Well known for his refreshing viewpoints, Mr. ex-SPD, ex-Left, ex-Bolshevist, ex-you-name-it Oskar Lafontaine himself has come up with a brilliant new idea to save Greece from its upcoming euro Grexit exit: Get rid of the euro first.

Oskar

Being the true radical thinker that he is, he seems to have devised a radical new European economic system by which goods or services are directly exchanged for other goods or services without having to use a medium of exchange like dirty, filthy, old (or in his case new) money. And the way things look right now, Greece will be the first country to get the chance to test this out in a big way.

“Der Euro ist ein Rückschritt im historischen Projekt der europäischen Integration. Der Euro ist schon gescheitert, wir dürfen uns da keinen Illusionen hingeben.”

Greeks Apologize And To Pay Back All Debts Tomorrow

The nation of Greece said sorry to the European Union with a present of an enormous wooden horse.

Horse

Left outside the European Central Bank in the dead of night, the horse has now been moved into the ECB’s central lobby where it is proudly on display.

A gift tag attached to the horse, which is surprisingly light for its size and has small holes along the length of its body, suggested that it should be placed in the bank’s vaults overnight to avoid it being targeted by thieves…

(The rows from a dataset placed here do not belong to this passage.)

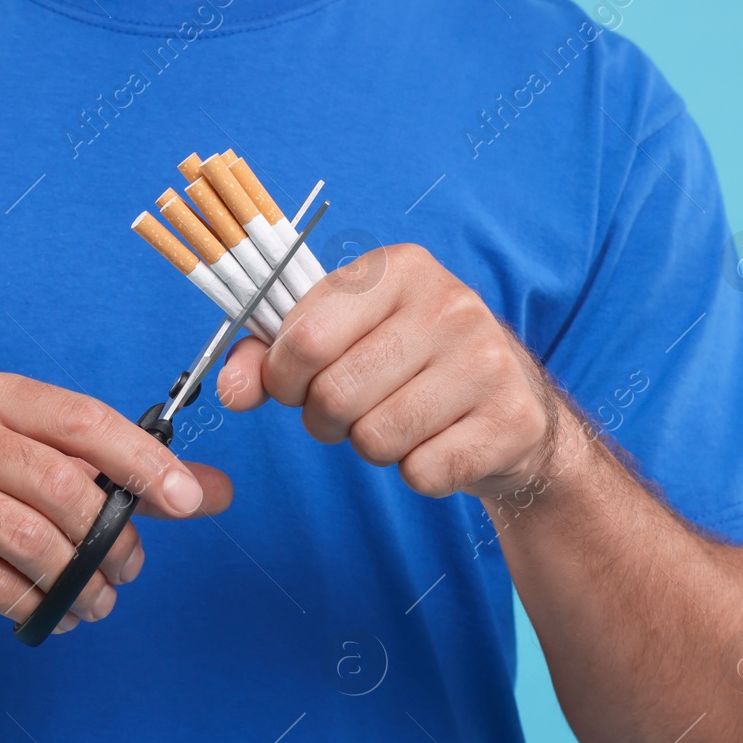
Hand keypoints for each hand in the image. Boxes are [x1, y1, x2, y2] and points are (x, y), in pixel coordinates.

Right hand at [0, 370, 231, 636]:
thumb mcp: (40, 477)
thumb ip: (124, 480)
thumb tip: (214, 492)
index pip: (82, 418)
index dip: (142, 461)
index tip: (188, 502)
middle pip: (59, 482)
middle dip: (110, 537)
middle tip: (129, 572)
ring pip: (28, 536)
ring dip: (79, 581)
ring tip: (97, 603)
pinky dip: (37, 607)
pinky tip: (54, 615)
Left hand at [217, 243, 559, 498]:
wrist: (511, 405)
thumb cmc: (406, 365)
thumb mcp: (341, 337)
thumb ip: (270, 356)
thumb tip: (230, 388)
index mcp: (400, 268)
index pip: (305, 337)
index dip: (282, 378)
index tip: (295, 385)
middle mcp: (451, 304)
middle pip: (335, 396)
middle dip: (325, 420)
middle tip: (349, 412)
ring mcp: (488, 361)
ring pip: (376, 440)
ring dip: (371, 447)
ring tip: (398, 423)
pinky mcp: (511, 421)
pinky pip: (422, 473)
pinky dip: (416, 473)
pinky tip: (438, 443)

Oddly, Greek representatives in Brussels have hinted that they may soon be in a position to settle their debts and have puzzled the French and German banks that hold their loans by asking if there is any discount for cash.

PS: Thanks for the link, A.K.

Germans So Shocked By Greek No They Decide To Go On Big Fat Greek Vacation

Stunned by the Greek no yesterday and the end of European civilization as they know it, millions and millions of German tourists have spontaneously decided to get their minds off it all by going on vacation to Greece again this year, just like the millions and millions of other Germans who did the same thing last year.

Tourists

Not that it matters anymore or anything, but tourism used to account for 18 percent of what used to be the Greek economy.

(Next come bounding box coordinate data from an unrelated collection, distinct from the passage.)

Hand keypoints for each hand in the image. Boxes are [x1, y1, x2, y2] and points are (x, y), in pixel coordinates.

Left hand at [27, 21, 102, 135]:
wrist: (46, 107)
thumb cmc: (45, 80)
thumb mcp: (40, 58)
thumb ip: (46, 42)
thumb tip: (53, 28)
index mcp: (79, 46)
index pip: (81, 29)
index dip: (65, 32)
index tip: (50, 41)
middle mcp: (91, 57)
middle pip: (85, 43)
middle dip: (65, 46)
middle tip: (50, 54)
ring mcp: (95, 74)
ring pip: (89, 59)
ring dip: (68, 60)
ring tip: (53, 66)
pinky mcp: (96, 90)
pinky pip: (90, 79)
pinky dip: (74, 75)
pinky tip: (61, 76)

“We are still taking bookings for Greece and there is no change in the levels.”

German Of The Day: Schwitzkasten

That’s “sweat box” but actually means stranglehold. You know, like being stuck between a rock and a hard place?

Tsipras

Is the current five-year Greek drama finally going to come to an end today? Hardly, it already ended quite a while ago, the real drama having actually begun long before that, of course, generations before. The name of the drama is “Living Beyond Our Means” and now the current government wants to give Greek voters the illusion that it gets the chance to turn back the clock with one final vote, a final vote that doesn’t actually mean anything, of course, because the money is long gone and nobody is going to give you any-more-anymore. Said current government has seen to that.

It took many, many years of concerted effort – on the Greek side – to get this far, but at least now we will all have an “official” result: However Greece votes today it has already voted to escape “financial asphyxiation” by committing financial suicide.

After all, debt and guilt – “Schuld” – are the same words in German.